Contoh kasus atau fenomena yang mendapatkan opini publik dari masyarakat Indonesia di awal tahun ini adalah fenomena Lipsing video youtube yang dilakukan oleh salah satu anggota polisi di gorontalo yang bernama Norman Kamaru. Pada mulanya, kasus ini berkembang diawali dari keinginan seorang Norman kamaru yang sedang bertugas untuk menghibur teman yang ada di dekatnya dengan cara menirukan gaya penyanyi india yang lagunya sedang didengarkan. Tak luput teman yang sama-sama bertugas dengan Norman Kamaru juga dapat menghilangkan kesedihannya. Beberapa waktu kemudian, tiba-tiba video yang direkam Norman Kamaru muncul di salah satu situs penyedia video yang terkenal yaitu Youtube. Alhasil setelah beberapa lama video tersebut diunggah di situs youtube, banyak sekali masyarakat umum yang melihat dan mendownload video tersebut.

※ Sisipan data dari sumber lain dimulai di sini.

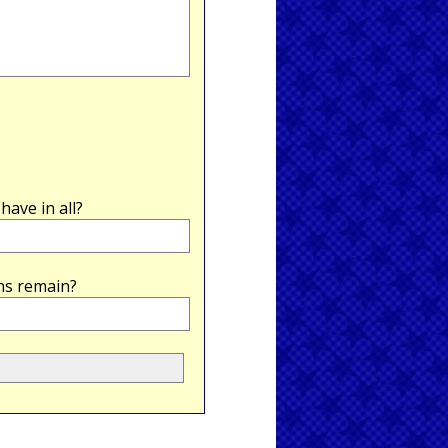
ave in all?
ns remain?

Ada ada sebagian masyarakat setelah melihat video milik Norman Kamaru ini berpendapat bahwa itu salah satu jenis eksistensi diri seorang anggota polisi, karena polisi juga manusia yang butuh narsis juga.
Sebagaian kalangan masyarakat lain juga mungkin memiliki pendapat lain. Yaitu Norman Kamaru dirasa melecehkan atribut polisi karena melakukan gerakan di video tersebut saat bertugas dan memakai seragam polri. Alhasil setelah beberapa waktu video Norman Kamaru mencul di media massa, pihak Mabes Polri ikut bicara untuk menanggapi fenomena video Norman Kamaru ini. Pada awalnya pihak Mabes Polri merasa keberatan dengan aksi Norman Kamaru yang melakukan adegan lipsing pada saat dia bertugas dan mengenakan atribut polri lengkap. Pada saat itu, pihak Mabes Polri juga akan memberikan sanksi disiplin untuk Norman Kamaru.

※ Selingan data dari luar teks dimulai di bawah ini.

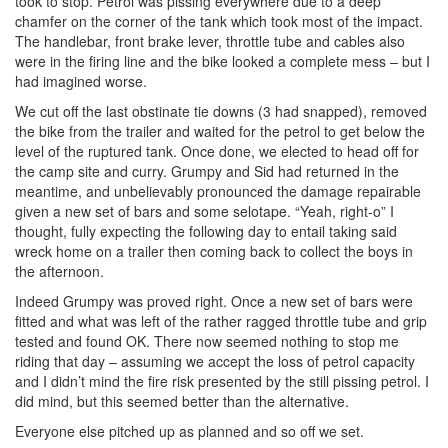
took to stop. Petrol was pissing everywhere due to a deep
chamfer on the corner of the tank which took most of the impact.
The handlebar, front brake lever, throttle tube and cables also
were in the firing line and the bike looked a complete mess – but I
had imagined worse.
We cut off the last obstinate tie downs (3 had snapped), removed
the bike from the trailer and waited for the petrol to get below the
level of the ruptured tank. Once done, we elected to head off for
the camp site and curry. Grumpy and Sid had returned in the
meantime, and unbelievably pronounced the damage repairable
given a new set of bars and some selotape. “Yeah, right-o” I
thought, fully expecting the following day to entail taking said
wreck home on a trailer then coming back to collect the boys in
the afternoon.
Indeed Grumpy was proved right. Once a new set of bars were
fitted and what was left of the rather ragged throttle tube and grip
tested and found OK. There now seemed nothing to stop me
riding that day – assuming we accept the loss of petrol capacity
and I didn’t mind the fire risk presented by the still pissing petrol. I
did mind, but this seemed better than the alternative.
Everyone else pitched up as planned and so off we set.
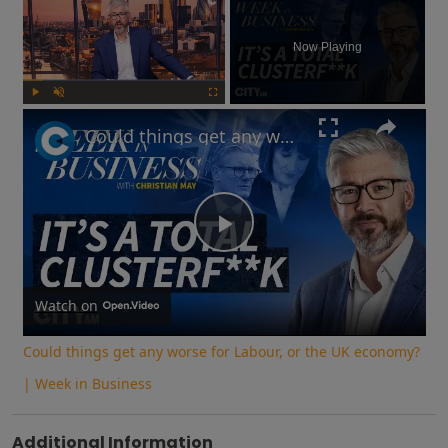
Now Playing
Play
Unmute
Fullscreen
Could things get any worse for Labour, or the UK economy? | Week in Business
Play
Video
Watch on
Could things get any worse for Labour, or the UK economy?
| Week in Business
Additional Information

Setelah pihak Mabes Polri memlontarkan keinginannya untuk memberikan sanksi kepada Norman Kamaru, berita di media massa semakin marak untuk memberitakan Norman Kamaru. Sebagian besar media massa juga memberikan opininya bahwa Mabes Polri dinilai terlalu gegabah untuk memberikan sanksi atas Norman Kamaru, karena menurut media itu hanya suatu tindakan pengekspresian diri dari seorang anggota polri yang juga manusia biasa. Lambat laun berita tentang Norman kamaru semakin menjadi-jadi, dan Norman Kamaru pun di panggil oleh Mabes Polri. Akhirnya Norman Kamarupun juga harus hijrah ke Jakarta. Sesampainya dia di Jakarta, Norman disambut dengan hangat oleh pihak Mabes Polri dan sakhirnya Mabes Polri tidak akan memberikan sanksi kepada Norman. Tidak hanya sebatas itu saja, berkat opini yang dimainkan oleh media secara terus menerus, membuat salah satu perguruan tinggi swasta di Jakarta juga turut mengapresiasi tingkah polah Norman Kamaru di youtube dengan memberikan beasiswa kuliah dan satu buah motor untuk Norman Kamaru.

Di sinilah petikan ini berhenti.